Do you have a way to check in on the work that you're doing? Lastly, I really want to start looking at reporting and insights. How are you actually managing your team? How are you managing capacity? How are you managing client communications? How are you managing the work that gets done scalably across a cohort of clients?
And can you slice that information by cohort to understand how are we servicing our e commerce clients? Well, how are you servicing our service based clients very well? A good workflow management tool will have these things to allow you to manage scalably. You do have to make a decision whether or not you want to go with a multi featured platform that does a little bit of everything or one that's more CAS specific.
So examples there is multi feature could be a ClickUp or an Asana or a Monday or a CAS specific tool would be a Karbon, a Keeper, a Financial Cents. So those CAS specific tools may lack. Some degree of flexibility that those mainstream tools have. However, they are far more specific to your accounting workflows.
And I think may provide a really good foundation because it's so specific to what you do. Like I mentioned, there's a lot of options in this space, Financial Cents, Karbon, canopy, jetpack, there's, there's so many options. It's super overwhelming. The absolute best thing that you can do is go check out Jason Stats resource on workflow management tools.
And there is a whole list of features and
data to support what's happening in each of these tools. A phenomenal starting point to evaluate what's the right system for me.
So how do we go about choosing the best workflow system for your CAS firm? One, identify your bottlenecks. Where does your work get stuck? Is it the onboarding process? What system allows you to create more efficiency in the onboarding process if that's where you're getting stuck? You then need to prioritize must have features.
What are those things that you have to have? Do you have to have a GL integration or can you solve for that in a different manner?
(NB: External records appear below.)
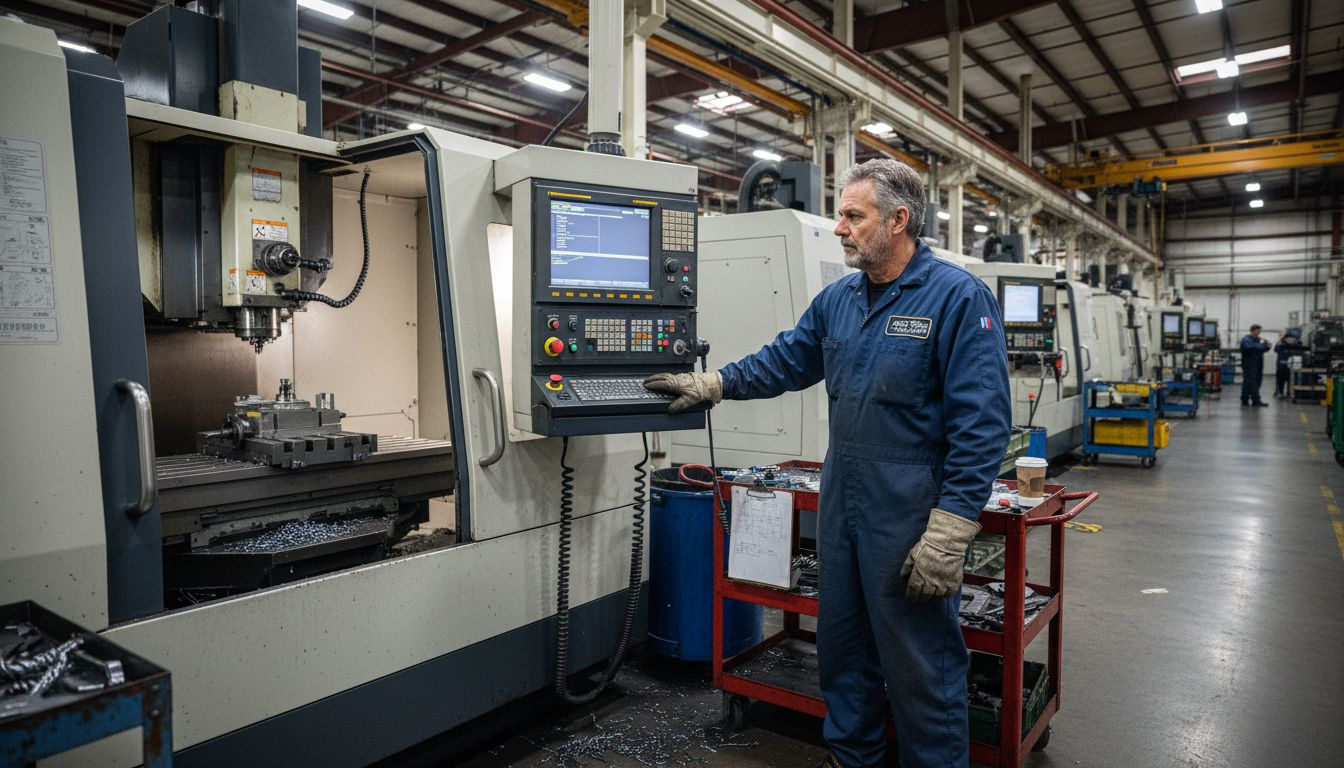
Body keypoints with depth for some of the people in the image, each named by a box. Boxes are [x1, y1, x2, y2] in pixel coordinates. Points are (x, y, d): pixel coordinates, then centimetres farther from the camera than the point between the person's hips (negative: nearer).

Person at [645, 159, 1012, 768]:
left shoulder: (958, 297, -13)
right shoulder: (838, 299, 9)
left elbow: (983, 423, -17)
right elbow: (785, 361, 20)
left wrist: (950, 530, -20)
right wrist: (712, 384, 11)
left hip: (912, 520, -7)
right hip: (842, 511, 7)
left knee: (921, 667, 6)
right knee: (842, 645, 20)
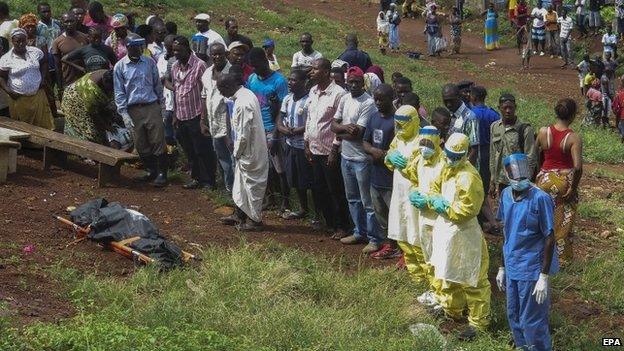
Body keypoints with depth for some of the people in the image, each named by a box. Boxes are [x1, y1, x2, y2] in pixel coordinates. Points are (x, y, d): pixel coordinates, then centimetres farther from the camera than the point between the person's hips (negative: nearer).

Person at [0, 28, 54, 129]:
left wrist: (43, 78, 5)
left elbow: (44, 63, 19)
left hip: (38, 97, 2)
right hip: (18, 99, -2)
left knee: (43, 125, 5)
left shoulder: (36, 52, 3)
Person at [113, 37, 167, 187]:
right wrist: (124, 114, -7)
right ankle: (151, 171, 20)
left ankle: (161, 173, 4)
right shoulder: (120, 66, 0)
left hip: (152, 107, 0)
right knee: (141, 144, 5)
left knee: (157, 141, -4)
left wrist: (160, 103, 10)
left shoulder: (149, 62, 4)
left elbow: (157, 85, 11)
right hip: (134, 110, 0)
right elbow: (119, 92, 0)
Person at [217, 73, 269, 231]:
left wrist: (237, 152, -10)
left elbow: (244, 135, -24)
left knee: (252, 184, 4)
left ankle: (255, 220, 16)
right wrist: (236, 149, 14)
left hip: (249, 151, -10)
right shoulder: (247, 93, 3)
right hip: (249, 149, 10)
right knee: (240, 182, 20)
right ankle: (239, 214, 33)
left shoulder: (242, 104, -27)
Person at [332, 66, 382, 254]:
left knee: (367, 201, -2)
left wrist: (340, 135, -6)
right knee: (353, 199, 19)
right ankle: (359, 233, 31)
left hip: (361, 159, -8)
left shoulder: (368, 103, -18)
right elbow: (333, 125, 5)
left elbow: (358, 133, -21)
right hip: (346, 156, 8)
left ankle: (375, 239, 4)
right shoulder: (345, 99, 7)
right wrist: (346, 127, -15)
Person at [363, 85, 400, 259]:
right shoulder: (374, 118, 11)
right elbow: (365, 142, 14)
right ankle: (389, 244, 30)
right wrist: (373, 151, -6)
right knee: (380, 213, 17)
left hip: (391, 177, -8)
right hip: (376, 175, 8)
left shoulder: (397, 120, -14)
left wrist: (384, 154, -18)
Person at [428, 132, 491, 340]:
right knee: (448, 273, 26)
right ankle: (451, 310, 45)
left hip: (463, 233, -10)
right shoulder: (448, 169, 5)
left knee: (471, 280, -1)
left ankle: (478, 322, 8)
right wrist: (435, 199, -6)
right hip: (445, 228, 10)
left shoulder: (468, 178, -25)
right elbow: (435, 187, 16)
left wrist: (446, 209, -18)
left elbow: (467, 210, -27)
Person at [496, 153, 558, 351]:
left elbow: (549, 239, -15)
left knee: (532, 322, 2)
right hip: (512, 268, 7)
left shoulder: (540, 199, -19)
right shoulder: (506, 195, 1)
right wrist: (502, 268, 15)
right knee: (514, 317, 18)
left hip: (532, 271, -6)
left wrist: (544, 277, -17)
Once you have an identification of what are the bottlenecks, what are the core must have features for you and what are nice to have, start testing. There are free trials.
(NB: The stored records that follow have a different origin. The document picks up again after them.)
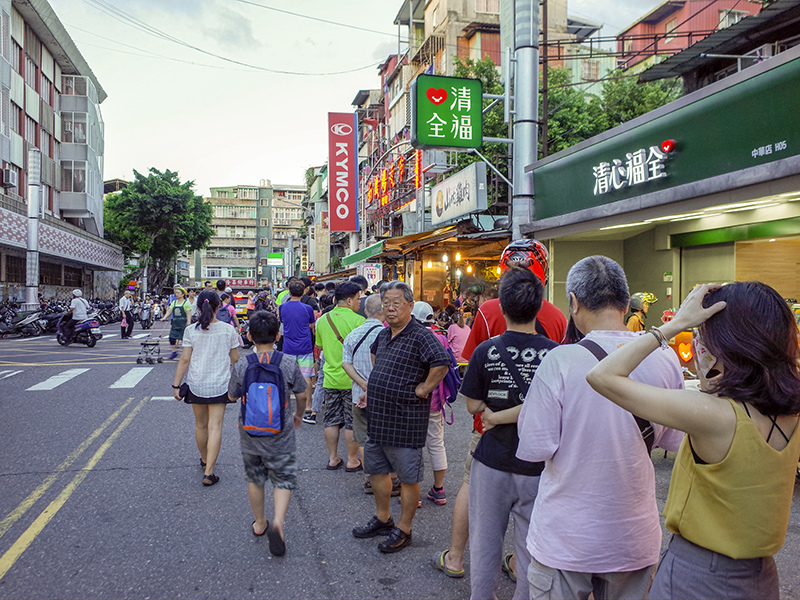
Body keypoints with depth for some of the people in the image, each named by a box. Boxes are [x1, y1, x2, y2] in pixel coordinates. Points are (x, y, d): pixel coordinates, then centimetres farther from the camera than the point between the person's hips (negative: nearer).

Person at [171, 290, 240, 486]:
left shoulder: (191, 330, -5)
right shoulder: (228, 330, -5)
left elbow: (185, 360, -6)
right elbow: (235, 359, 2)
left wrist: (176, 385, 1)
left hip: (196, 385, 1)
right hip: (220, 385, -1)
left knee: (200, 425, 18)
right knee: (215, 427, -1)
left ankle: (204, 460, 39)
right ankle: (208, 472, -6)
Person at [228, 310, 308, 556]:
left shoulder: (241, 366, -12)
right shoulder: (289, 365, -13)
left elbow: (232, 396, 3)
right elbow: (302, 395, 0)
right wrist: (298, 415, 20)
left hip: (250, 436, 2)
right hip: (281, 436, -1)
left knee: (254, 479, 21)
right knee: (283, 481, 12)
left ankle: (259, 523, 35)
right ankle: (277, 521, -10)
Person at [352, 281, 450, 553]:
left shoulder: (420, 336, -17)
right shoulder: (383, 334, 9)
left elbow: (442, 362, -31)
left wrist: (422, 389, -22)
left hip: (405, 420, -9)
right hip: (377, 416, 9)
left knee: (408, 477, 6)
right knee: (376, 469, 20)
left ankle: (403, 530, 20)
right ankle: (382, 519, 38)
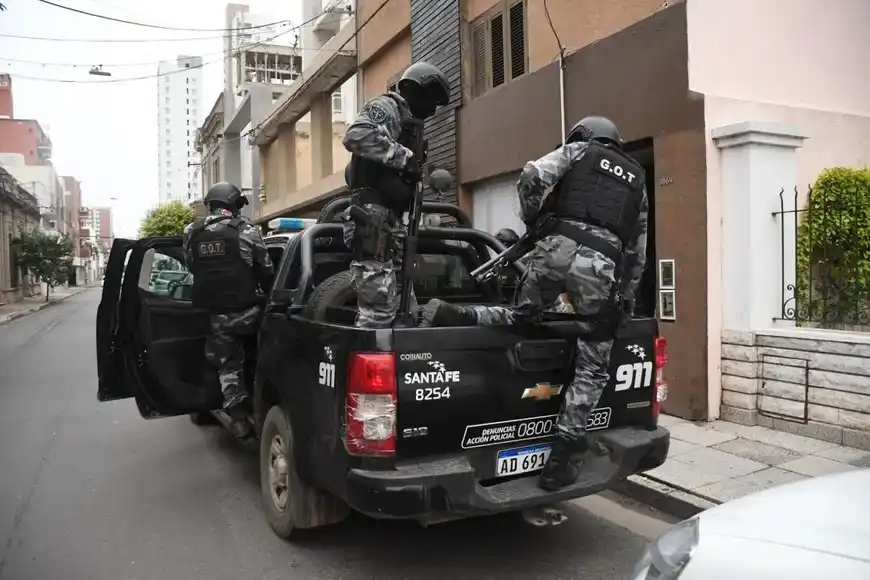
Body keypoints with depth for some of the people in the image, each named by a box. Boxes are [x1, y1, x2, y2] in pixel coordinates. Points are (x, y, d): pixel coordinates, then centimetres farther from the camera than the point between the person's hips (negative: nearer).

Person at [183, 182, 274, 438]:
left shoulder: (191, 232, 7)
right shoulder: (245, 231, -5)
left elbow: (193, 268, 16)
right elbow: (266, 272, 0)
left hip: (213, 313, 4)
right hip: (244, 309, -4)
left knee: (228, 365, 13)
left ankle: (238, 419, 11)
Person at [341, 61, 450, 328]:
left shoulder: (407, 121, 27)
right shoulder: (386, 107, -1)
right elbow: (355, 135, -23)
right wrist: (404, 156, -19)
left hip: (390, 218, 10)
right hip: (373, 214, -10)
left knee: (406, 309, 12)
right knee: (379, 309, -14)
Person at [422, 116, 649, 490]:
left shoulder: (577, 150, 20)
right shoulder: (637, 179, 30)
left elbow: (532, 176, 0)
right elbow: (638, 251, 29)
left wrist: (531, 219, 17)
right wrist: (626, 299, 35)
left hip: (557, 247, -1)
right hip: (603, 265, 1)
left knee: (520, 315, 24)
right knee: (591, 368, 8)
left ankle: (454, 316, 2)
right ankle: (562, 457, 7)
There are betas available for you to hop into and just navigate the UI, navigate the tool to understand, is this something that I naturally understand how to use really well, because that will be a proxy for how well your team is capable of integrating this new tool. Once you get to the point of your testing tools, you have a good familiarity with them.
You feel good about them. You got to get the team buy in. You've got to get team adoption in order to create an effective onboarding rhythm with this new tool. Once you get through all of those things, Taking an inventory and audit of your current processes will be really helpful to start getting operationalized with this new software.
You can start to implement those simple and repeatable workflows for your core services, and then start to tack on the more ad hoc or more advisory related services that are maybe non core and then start to create a review period, start assessing what's working and what's not working with this new tool.
So on maybe a quarterly basis, Probably a little bit more frequent than that early on, on a monthly basis, is this tool serving our needs really, really well? Cause it will be a constant tinkering with a tool to fine tune it for your needs. Now there's no single best workflow system for your CAS firm because every firm is a little bit different.
And so it depends on your needs. It depends on your service model, your team, but there's one thing that's clear by nature of having a defined workflow tool.
It creates scalability. It ensures quality. It improves efficiency and creates so much optionality for you, even as a solopreneur, all the way up to a scaling firm. So choose your system, commit to using it and start refining it as you grow. Make 2025 the year where you start to create better rhythms with your workflow management system.